--- EXCERPT ---
Exploration of tensor shape types in Pyrefly — Avik Chaudhuri Link to heading

Avik Chaudhuri Why slide showing nanoGPT-style PyTorch code with hand-written shape comments in tuples

Avik (Meta) opened with a screenshot of Andrej Karpathy’s nanoGPT , the kind of PyTorch code where every tensor operation carries a hand-written shape comment ((B, T, C), (B, nh, T, hs), etc.) because tensors are otherwise opaque to readers. His pitch: those comments should be inferred by the type checker, not maintained by hand.

Avik described three building blocks:

Symbolic arithmetic at the type level. Pyrefly introduces a Dim[N] type that wraps either a concrete integer (Dim[8]) or a symbolic integer expression (Dim[4 * config.n_embd]). The type checker does not embed a SAT solver; it normalizes expressions and checks for syntactic match. Mental model: Dim is to Literal what symbolic ints are to concrete ints.
A Tensor type generic over a variable number of dimensions. Tensor[B, T, N] for a 3D tensor; Tensor[*Shape] when the dimensionality is not statically known. Shapes flow from tensor-creation operations whose signatures tie them back to integer arguments in the model config.
Op typing via a tiny shape DSL. PyTorch has thousands of operators. Writing each one as a type stub is intractable because the shape transformations are too rich. Pyrefly defines a “fake op” for each PyTorch op: a comprehension-style function over ints that returns the output shape. The DSL is small enough to keep costs bounded, and it is borrowed in spirit from PyTorch’s own symbolic-shape work in torch.compile .

He walked through code samples from real modules: an MLP class, an attention block with a chunk(3, dim=-1) split (the checker tracks the resulting tuple of three tensors), and a standard scaled-dot-product attention pattern with masking and reshapes.

--- CHECK YOUR UNDERSTANDING ---
[A] Answer these questions using the Pyrefly excerpt:
(i) Whose code appeared in the screenshot Avik opened with?
(ii) What type does Pyrefly introduce to wrap either a concrete integer or a symbolic integer expression?
(iii) Which split in the attention block leads the checker to track a tuple of three tensors?
[B] Please carry on the Pyrefly excerpt, starting after its final sentence.
The items after this point come from a separate source.

--- SUPPLIED MATERIAL ---
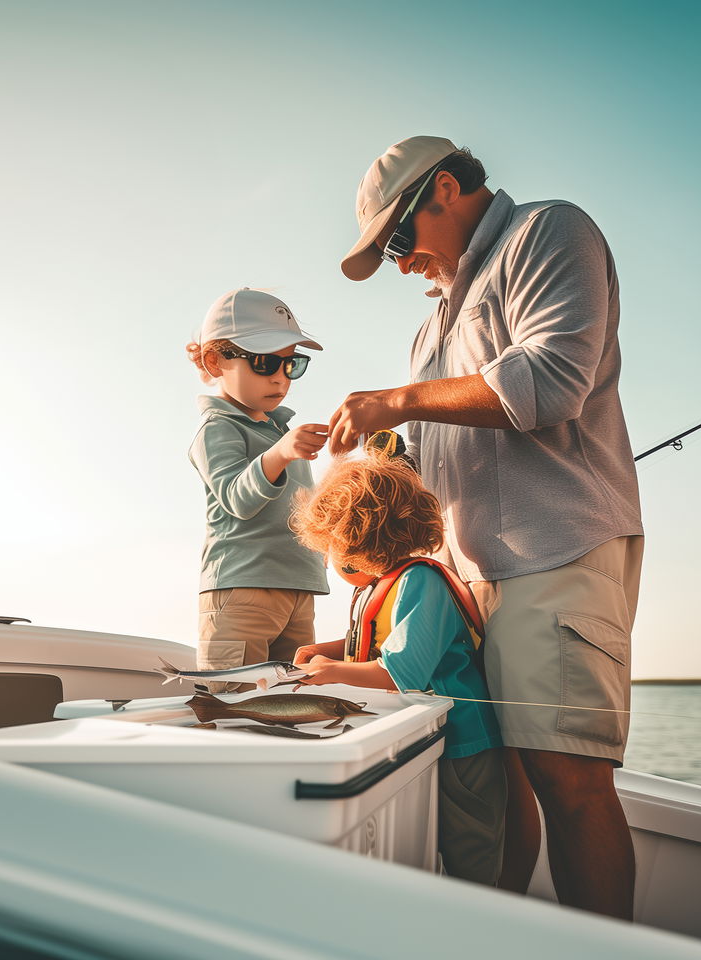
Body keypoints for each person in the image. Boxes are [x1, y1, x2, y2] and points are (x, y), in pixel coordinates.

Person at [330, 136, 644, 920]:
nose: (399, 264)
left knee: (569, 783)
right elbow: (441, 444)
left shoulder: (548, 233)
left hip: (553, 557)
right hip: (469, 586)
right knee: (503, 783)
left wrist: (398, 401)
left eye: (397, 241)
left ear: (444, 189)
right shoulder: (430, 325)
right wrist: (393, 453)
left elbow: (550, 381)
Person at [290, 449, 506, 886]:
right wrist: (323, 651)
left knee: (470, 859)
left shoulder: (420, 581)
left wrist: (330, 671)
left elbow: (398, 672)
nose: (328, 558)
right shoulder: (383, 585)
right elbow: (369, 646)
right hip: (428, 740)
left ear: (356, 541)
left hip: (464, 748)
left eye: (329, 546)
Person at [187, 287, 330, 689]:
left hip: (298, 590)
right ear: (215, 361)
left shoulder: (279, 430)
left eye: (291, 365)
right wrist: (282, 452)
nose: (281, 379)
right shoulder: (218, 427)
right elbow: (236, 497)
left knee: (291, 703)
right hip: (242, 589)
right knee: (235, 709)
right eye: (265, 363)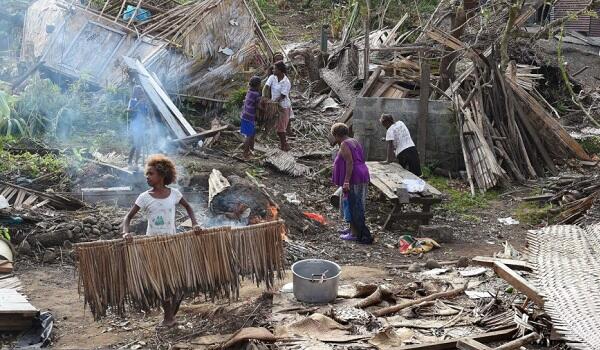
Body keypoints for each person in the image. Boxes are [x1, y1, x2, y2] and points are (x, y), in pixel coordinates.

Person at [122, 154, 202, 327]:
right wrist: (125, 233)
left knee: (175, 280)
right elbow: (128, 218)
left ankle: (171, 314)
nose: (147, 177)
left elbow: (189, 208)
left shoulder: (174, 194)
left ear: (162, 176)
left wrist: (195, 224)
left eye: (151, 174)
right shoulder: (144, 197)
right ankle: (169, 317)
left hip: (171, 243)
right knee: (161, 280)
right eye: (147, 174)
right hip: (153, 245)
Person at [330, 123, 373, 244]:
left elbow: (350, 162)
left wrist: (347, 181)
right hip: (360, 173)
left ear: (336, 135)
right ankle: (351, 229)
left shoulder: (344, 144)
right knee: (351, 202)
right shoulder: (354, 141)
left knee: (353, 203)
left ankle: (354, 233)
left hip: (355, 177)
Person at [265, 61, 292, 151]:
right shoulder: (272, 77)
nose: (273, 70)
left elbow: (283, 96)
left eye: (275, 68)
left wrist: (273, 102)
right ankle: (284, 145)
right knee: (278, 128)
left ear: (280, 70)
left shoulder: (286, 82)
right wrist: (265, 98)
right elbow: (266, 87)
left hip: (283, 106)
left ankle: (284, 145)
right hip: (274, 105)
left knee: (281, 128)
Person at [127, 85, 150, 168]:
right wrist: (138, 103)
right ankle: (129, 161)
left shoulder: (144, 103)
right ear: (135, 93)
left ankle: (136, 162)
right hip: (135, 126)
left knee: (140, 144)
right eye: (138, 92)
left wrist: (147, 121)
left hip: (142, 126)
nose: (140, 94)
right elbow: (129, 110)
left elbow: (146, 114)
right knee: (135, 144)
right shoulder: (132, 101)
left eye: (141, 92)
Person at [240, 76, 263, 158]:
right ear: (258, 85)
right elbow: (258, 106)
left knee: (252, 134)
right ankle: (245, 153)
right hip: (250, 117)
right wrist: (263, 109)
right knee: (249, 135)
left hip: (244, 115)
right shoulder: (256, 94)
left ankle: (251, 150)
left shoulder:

--- ANSWERS TO THE EXERCISE ---
[A]
(i) Andrej Karpathy's nanoGPT.
(ii) Dim[N].
(iii) chunk(3, dim=-1).

[B]
Coverage on his sample: about 450 LOC and 30 shape-annotated tensors per model, about 1.5 type: ignore comments per model. Most coverage loss came from familiar Python-typing limits (heterogeneous lists, list-comprehension shape dependencies), not from anything specific to tensors. He flagged a couple of expressivity gaps for future work: divisibility constraints (the system cannot prove N * (M // N) == M) and tensors-as-list-elements where the element index drives the element type.

The practical blocker is syntactic, not theoretical. PEP 695 evaluates type parameters and base-class expressions of generic classes eagerly at definition time, so Dim[4 * config.n_embd] referencing a runtime value will not work with the new generic syntax. The slide listed workarounds: from __future__ import annotations, the older TypeVar form, or jaxtyping -style annotations as strings (all of which Pyrefly already accepts). He framed the eager-evaluation rule as the lever worth pulling: relax it and tensor-shape types become writable without ceremony.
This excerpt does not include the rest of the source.